ON AFFLICTION AND SUFFERING.

LAMENTATIONS, III: 32-33.

"32. But though He cause grief, yet will He have compassion according to the multitude of His mercies.

"33. For He doth not afflict willingly, nor grieve the children of men."

There is a vast deal of suffering and of sorrow in the world, and the most of it, if not all, is due directly or indirectly to sin as the cause. Sin is followed by suffering, as for example, intemperance ruins the health and brings on a slavery worse in some cases than death; and sensuality is often followed by loathsome and painful diseases. Thus God declares His feeling towards sin in these sufferings that result from it. He has set up a barrier to keep men from the practice of it. But we will consider how afflictions and sufferings may all be overruled to the good of the sufferer and his deliverance from the evil of sin.

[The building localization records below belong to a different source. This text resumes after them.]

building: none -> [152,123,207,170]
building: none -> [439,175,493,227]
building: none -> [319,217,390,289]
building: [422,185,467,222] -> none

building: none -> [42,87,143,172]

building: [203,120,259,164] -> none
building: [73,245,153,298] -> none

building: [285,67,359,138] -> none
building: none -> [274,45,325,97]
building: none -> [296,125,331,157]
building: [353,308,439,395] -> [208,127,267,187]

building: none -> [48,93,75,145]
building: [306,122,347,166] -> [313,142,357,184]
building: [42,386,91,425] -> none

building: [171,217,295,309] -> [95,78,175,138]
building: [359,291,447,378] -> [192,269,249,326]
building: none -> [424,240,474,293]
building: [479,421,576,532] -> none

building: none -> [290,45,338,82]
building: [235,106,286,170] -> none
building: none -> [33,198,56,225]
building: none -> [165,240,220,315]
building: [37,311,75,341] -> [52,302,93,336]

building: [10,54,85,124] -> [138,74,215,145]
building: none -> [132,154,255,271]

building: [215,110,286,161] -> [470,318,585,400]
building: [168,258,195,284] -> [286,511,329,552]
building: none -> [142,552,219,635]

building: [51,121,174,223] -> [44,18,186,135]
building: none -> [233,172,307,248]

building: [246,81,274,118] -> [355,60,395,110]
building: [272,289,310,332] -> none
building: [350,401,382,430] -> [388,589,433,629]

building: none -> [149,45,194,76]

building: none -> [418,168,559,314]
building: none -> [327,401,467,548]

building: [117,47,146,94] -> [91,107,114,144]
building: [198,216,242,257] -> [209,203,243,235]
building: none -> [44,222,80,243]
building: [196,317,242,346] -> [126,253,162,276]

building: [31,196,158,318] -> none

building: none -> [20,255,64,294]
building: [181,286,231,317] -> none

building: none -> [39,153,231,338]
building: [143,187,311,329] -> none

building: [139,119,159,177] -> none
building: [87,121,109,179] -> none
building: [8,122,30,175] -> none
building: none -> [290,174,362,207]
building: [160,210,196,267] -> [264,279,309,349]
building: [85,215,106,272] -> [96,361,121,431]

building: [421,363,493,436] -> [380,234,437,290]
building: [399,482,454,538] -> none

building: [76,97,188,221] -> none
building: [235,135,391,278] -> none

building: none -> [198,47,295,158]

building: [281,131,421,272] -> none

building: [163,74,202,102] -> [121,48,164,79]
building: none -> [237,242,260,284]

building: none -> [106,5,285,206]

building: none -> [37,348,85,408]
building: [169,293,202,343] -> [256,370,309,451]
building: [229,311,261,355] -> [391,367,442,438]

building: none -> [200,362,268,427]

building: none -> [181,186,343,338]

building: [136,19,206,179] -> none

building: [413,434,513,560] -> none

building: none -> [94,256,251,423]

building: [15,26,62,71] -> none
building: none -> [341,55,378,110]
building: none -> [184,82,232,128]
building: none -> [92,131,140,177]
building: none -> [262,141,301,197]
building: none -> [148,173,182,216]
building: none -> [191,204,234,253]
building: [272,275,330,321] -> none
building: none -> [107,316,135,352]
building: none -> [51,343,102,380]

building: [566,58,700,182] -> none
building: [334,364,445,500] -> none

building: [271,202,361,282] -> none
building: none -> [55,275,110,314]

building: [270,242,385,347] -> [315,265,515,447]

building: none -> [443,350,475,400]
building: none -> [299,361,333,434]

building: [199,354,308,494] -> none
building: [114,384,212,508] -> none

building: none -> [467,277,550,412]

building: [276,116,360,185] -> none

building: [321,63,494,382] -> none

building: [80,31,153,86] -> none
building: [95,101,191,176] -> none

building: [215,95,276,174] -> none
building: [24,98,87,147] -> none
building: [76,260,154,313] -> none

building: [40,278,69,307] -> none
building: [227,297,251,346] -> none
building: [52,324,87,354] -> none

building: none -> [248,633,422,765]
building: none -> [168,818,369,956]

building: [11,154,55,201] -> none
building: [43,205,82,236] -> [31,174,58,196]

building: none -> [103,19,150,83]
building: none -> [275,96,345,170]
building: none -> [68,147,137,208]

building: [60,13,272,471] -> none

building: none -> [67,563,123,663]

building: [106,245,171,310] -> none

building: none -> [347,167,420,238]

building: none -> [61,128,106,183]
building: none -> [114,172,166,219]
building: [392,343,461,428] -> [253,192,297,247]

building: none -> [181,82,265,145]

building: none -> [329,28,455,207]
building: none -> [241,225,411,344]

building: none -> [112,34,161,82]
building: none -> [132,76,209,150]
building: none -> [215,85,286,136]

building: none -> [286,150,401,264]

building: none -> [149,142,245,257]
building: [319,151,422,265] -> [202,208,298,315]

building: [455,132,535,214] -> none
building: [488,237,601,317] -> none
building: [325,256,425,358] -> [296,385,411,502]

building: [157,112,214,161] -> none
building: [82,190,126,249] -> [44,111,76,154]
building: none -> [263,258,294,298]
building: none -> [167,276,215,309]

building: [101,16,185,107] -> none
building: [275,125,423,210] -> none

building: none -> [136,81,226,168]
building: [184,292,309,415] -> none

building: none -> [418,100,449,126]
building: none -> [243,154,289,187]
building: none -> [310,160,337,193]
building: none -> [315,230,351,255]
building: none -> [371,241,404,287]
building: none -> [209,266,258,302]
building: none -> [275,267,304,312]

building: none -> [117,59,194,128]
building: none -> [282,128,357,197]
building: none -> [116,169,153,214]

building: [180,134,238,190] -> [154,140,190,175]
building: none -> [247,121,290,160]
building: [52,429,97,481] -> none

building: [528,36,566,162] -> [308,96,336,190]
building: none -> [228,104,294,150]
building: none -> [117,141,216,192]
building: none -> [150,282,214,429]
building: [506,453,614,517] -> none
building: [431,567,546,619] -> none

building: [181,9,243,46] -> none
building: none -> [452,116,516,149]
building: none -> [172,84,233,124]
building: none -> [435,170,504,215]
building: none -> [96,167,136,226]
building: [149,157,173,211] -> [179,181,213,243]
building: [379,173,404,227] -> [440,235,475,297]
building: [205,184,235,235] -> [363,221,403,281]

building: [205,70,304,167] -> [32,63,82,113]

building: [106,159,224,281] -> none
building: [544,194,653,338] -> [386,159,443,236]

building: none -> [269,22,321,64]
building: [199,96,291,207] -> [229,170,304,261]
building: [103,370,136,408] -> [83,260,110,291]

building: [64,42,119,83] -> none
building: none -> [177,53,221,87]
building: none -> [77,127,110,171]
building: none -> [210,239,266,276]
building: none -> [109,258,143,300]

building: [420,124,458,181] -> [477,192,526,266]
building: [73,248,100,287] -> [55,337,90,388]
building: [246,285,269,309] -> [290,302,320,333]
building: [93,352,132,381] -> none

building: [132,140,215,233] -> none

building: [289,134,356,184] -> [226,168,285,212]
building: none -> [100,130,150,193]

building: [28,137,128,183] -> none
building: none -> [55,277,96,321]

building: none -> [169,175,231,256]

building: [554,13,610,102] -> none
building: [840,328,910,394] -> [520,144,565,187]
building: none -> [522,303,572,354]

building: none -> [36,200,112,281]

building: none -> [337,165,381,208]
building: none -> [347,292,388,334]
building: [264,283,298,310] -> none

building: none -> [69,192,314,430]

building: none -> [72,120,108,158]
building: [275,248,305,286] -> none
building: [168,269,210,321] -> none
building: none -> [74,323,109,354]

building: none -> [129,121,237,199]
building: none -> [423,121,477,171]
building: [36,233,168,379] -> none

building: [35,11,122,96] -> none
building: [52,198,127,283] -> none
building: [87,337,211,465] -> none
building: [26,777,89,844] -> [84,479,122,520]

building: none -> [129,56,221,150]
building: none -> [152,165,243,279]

1. Sufferings which are the direct effect of sin have a tendency to make us turn away from sin. For example, the poverty and distress of the Prodigal son were the cause of his returning to his Father. So it was with Jack Harrington and others whom we know.

2. But sufferings and misfortunes which are not the direct effect of sin stir up the memory to a recollection of past sins, and excite a remorse for them. For example, a lady who is the wife of a whisky dealer told her husband she believed that their losses and misfortunes were judgments sent on them for being in that business.

3. Sometimes it takes the greatest and most prolonged suffering to conquer man's stubbornness and independence of God. But suffering humbles him, and, his pride being out of the way, he has no more trouble.

4. Sorrow that is too great for any earthly consolation leads the sorrowing one to seek comfort in God. One of the greatest and best preachers of Germany was thus led to God by the loss of his young wife. So parents are brought to God by the death of children and children by the death of parents.

5. Sometimes suffering is necessary to wean us from some idol which we would not otherwise be willing to give up.

6. Sometimes when we forget God and become absorbed in the world, nothing but some affliction will make us come to ourselves and turn again to God with repentance and consecration. Read Psalm cxix., 67-75.